There’s a hugely understandable drive to make health care centre around the person with the health condition and include them in their care, rather than place the focus on the operator of the health machinery or the accountant that balances the cash flows. There’s the recent launch of the Me First! initiative from the UK, for example, and a drive to patient-led safety campaigns (Have you washed your hands?) But is there any evidence that such approaches make a difference, and how can a systems effectively and efficiently measure such approaches, in order to check that Good Things are happening?
The bad news is that, as far as we can tell, measures of patient participation are a bit sketchy. There were 34 tools investigated, and all but two of them demonstrated either lack of psychometric validity, or missed elements that were considered essential in measuring actual patient participation. The two with some promise were still in pilot stages … either waiting to fly as beautiful examples, or crunch into the hard reality of multiple user tests .. And none dealt with young people, children and their families.

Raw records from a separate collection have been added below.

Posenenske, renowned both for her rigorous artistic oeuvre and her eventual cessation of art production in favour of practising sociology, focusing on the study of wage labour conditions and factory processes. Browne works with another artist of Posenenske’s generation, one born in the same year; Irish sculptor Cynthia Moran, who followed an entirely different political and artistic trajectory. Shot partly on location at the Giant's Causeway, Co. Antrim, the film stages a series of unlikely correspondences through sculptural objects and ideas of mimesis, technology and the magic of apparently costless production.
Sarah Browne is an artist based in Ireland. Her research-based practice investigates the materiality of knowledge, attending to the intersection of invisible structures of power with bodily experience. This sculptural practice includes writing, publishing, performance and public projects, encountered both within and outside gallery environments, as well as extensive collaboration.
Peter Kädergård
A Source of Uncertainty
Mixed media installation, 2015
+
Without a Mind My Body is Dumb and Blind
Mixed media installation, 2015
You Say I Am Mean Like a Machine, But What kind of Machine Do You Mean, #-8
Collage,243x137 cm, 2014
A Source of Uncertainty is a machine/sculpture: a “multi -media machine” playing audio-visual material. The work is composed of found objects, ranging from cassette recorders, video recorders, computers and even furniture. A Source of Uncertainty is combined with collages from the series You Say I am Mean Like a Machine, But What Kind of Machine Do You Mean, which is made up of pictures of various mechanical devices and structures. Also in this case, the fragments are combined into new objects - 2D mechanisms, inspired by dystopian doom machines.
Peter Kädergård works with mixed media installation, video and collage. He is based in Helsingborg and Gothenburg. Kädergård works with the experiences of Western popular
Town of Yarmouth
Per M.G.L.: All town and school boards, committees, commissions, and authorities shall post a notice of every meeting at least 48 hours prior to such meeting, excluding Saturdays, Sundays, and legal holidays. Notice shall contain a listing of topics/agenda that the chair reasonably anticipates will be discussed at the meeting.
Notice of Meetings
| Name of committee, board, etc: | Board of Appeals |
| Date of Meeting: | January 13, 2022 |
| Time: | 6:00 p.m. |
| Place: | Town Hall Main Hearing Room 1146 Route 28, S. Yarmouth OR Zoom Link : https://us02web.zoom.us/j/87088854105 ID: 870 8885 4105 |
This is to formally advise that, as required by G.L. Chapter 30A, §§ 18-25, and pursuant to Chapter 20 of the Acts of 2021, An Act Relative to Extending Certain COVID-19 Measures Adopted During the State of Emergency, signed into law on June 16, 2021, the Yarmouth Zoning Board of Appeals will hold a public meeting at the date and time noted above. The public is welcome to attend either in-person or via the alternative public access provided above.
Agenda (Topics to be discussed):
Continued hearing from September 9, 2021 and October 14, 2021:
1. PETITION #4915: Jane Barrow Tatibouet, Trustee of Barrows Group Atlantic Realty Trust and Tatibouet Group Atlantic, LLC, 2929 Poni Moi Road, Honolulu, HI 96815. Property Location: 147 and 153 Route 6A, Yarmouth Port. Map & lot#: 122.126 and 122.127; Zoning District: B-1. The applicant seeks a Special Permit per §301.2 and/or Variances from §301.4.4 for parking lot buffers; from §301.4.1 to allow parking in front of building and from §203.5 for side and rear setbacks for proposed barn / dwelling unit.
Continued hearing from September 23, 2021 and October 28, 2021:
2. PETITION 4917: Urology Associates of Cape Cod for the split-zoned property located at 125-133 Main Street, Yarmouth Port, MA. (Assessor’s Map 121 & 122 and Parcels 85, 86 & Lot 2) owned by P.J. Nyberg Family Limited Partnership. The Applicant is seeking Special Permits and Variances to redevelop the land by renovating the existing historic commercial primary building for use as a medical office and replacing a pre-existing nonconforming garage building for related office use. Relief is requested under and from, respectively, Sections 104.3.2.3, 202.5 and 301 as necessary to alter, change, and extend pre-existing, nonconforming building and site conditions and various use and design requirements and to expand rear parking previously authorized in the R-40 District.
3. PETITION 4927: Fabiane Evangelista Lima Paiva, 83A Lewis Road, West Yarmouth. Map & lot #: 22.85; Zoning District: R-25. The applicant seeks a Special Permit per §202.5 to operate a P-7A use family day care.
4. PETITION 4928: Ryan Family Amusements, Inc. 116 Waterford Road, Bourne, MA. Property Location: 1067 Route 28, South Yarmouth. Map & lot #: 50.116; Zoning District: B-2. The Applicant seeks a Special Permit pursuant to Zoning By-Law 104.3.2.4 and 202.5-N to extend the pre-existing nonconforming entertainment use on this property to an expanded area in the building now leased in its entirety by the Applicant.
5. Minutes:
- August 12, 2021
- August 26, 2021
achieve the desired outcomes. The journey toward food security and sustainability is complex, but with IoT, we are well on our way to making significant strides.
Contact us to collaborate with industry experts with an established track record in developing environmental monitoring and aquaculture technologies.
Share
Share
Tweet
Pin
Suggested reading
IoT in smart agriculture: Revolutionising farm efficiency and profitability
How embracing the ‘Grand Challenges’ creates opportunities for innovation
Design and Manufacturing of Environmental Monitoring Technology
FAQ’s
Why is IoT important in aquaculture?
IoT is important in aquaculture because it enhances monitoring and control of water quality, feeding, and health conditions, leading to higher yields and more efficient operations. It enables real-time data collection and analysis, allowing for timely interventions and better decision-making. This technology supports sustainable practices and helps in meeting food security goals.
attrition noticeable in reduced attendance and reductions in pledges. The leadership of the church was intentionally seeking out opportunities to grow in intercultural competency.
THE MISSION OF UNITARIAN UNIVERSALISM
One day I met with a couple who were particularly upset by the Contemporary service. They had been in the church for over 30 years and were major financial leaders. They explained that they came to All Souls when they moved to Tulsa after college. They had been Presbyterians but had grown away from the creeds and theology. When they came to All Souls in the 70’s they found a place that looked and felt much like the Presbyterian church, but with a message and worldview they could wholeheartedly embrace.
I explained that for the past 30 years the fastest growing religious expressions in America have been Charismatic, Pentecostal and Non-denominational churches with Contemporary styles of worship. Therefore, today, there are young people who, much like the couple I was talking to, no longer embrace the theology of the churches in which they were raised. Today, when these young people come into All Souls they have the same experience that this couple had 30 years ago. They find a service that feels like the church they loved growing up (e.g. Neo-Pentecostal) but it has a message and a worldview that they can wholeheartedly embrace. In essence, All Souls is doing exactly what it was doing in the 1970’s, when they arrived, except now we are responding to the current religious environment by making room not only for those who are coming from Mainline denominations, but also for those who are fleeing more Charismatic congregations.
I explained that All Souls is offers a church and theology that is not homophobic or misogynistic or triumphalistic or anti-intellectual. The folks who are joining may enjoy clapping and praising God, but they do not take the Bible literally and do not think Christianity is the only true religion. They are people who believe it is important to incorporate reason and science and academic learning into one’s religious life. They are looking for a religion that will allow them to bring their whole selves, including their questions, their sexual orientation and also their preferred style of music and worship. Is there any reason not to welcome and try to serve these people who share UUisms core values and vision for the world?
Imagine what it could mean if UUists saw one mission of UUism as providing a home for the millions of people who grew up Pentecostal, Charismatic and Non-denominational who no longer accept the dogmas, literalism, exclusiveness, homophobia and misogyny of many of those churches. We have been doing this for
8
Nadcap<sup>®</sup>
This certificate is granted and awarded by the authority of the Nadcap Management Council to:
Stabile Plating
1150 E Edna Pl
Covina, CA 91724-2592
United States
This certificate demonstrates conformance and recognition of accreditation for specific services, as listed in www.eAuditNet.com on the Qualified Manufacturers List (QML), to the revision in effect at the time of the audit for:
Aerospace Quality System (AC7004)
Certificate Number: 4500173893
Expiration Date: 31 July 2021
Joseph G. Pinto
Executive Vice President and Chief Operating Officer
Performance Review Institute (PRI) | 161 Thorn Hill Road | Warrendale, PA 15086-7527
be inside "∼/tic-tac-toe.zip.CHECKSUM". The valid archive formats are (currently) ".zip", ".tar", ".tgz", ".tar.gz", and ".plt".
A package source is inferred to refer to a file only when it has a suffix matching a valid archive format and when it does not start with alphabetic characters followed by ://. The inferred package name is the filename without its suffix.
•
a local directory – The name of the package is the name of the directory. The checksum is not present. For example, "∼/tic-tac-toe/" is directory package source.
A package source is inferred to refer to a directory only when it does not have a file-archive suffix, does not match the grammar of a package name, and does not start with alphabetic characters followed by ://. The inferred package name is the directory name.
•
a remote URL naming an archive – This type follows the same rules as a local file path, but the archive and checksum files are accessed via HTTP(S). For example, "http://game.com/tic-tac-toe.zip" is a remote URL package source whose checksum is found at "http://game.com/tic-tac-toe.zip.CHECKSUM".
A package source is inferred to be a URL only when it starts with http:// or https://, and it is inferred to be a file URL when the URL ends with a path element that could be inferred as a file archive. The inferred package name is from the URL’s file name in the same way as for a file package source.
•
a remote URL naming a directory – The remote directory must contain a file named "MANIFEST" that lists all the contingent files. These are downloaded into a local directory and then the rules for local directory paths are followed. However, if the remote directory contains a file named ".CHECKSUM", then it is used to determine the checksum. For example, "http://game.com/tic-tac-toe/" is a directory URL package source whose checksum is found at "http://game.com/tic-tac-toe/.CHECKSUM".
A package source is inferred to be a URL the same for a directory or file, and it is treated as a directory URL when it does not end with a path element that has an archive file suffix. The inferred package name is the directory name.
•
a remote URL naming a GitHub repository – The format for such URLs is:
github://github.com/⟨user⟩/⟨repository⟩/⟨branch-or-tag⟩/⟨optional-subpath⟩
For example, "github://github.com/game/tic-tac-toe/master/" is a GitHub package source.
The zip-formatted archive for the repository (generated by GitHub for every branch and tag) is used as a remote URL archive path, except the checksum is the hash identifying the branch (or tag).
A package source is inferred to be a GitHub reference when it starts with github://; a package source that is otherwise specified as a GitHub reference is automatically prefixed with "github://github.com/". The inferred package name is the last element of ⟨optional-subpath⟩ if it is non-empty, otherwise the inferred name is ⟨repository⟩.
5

The other interesting thing the team found was the lack of correlation between patient participation and other measures of satisfaction with health care.
Which itself is a concept that’s faced, head on, by the second review. This team looked at satisfaction (the expression of how good folk thought it was) and also experience (what they believe happened) of healthcare. The authors note early on that a gratitude bias may change how respondents convert their experience into satisfaction (something we noted in our own work with cancer survivors in consultations – the least discriminatory question was “I am satisfied with the medical care I received”). There were eleven instruments* reviewed, with between 8 and 70 items in the questionnaires. Each was of moderate or better quality and reliability – and expensive to administrate – and the benefit gained from the information received was not quantified. Again, none dealt with young people, children and their families.
What can we gain from this exploration of The World’s Highest Quality Knowledge?
Well – there’s nothing really seriously been done with CYP to guide where we can go. But that if we want to believe the same stuff works in children as in adults, we have some hefty questionnaires we can reliably wield. And we end up slightly stuck in the gap between desire, evidence and action. Again.
* It’s interesting to note the ‘Friends and Family test’, used in the NHS in England, was not one of these instruments.